## Exercise goal
Search the material below for the string "sétabotok" and list each line that holds it.

## Recorded information
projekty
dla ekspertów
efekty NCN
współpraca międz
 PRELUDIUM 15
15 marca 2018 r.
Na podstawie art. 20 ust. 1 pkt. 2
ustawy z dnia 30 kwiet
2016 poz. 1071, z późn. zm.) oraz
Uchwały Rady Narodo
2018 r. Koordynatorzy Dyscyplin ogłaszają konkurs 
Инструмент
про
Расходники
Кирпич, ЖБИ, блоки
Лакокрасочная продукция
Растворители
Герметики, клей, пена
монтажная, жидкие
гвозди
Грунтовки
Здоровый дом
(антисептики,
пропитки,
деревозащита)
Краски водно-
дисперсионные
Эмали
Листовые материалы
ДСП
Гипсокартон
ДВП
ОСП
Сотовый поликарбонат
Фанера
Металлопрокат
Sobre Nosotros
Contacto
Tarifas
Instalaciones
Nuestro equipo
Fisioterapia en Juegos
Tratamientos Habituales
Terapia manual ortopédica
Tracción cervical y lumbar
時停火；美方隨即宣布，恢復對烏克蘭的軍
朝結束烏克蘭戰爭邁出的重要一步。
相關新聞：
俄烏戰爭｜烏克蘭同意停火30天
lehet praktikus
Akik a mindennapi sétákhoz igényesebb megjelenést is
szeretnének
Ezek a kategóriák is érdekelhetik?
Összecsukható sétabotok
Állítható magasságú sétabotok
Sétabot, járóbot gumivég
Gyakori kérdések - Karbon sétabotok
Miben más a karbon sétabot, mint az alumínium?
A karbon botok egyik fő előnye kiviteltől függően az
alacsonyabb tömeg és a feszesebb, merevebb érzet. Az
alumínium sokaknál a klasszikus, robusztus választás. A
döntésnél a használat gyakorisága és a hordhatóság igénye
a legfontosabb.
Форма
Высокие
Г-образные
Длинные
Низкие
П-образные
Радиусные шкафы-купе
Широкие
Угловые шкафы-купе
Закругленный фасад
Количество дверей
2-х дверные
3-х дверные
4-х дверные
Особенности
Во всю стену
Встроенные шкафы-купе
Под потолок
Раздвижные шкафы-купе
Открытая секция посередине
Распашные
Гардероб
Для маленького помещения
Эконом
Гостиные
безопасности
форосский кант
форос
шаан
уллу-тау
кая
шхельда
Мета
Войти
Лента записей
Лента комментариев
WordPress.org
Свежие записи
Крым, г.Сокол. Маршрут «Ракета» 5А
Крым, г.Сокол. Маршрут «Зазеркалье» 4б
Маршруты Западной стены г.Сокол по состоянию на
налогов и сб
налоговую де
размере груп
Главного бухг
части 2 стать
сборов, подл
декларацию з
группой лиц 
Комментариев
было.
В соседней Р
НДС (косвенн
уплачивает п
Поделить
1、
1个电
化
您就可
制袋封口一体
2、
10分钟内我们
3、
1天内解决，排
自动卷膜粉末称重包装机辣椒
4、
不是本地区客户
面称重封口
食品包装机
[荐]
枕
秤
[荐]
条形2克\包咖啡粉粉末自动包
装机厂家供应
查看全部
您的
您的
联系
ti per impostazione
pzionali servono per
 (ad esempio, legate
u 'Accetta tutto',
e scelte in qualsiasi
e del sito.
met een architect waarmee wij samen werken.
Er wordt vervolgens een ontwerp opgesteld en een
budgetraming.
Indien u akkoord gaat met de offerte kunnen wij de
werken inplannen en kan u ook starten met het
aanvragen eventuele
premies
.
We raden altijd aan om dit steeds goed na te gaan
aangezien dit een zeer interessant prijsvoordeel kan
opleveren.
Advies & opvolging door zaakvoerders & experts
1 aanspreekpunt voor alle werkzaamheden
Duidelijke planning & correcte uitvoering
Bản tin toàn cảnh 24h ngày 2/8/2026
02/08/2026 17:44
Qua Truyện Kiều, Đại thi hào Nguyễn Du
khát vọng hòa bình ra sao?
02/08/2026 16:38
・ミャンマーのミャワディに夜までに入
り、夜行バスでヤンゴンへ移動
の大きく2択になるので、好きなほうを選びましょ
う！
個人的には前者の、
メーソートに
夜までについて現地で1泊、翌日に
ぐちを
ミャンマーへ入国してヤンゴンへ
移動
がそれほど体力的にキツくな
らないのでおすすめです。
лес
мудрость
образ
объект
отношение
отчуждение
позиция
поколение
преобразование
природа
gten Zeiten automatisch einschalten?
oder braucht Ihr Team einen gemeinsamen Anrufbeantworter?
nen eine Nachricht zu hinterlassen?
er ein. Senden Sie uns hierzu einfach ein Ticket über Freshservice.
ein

## Solution for this task
Összecsukható sétabotok
Állítható magasságú sétabotok
Gyakori kérdések - Karbon sétabotok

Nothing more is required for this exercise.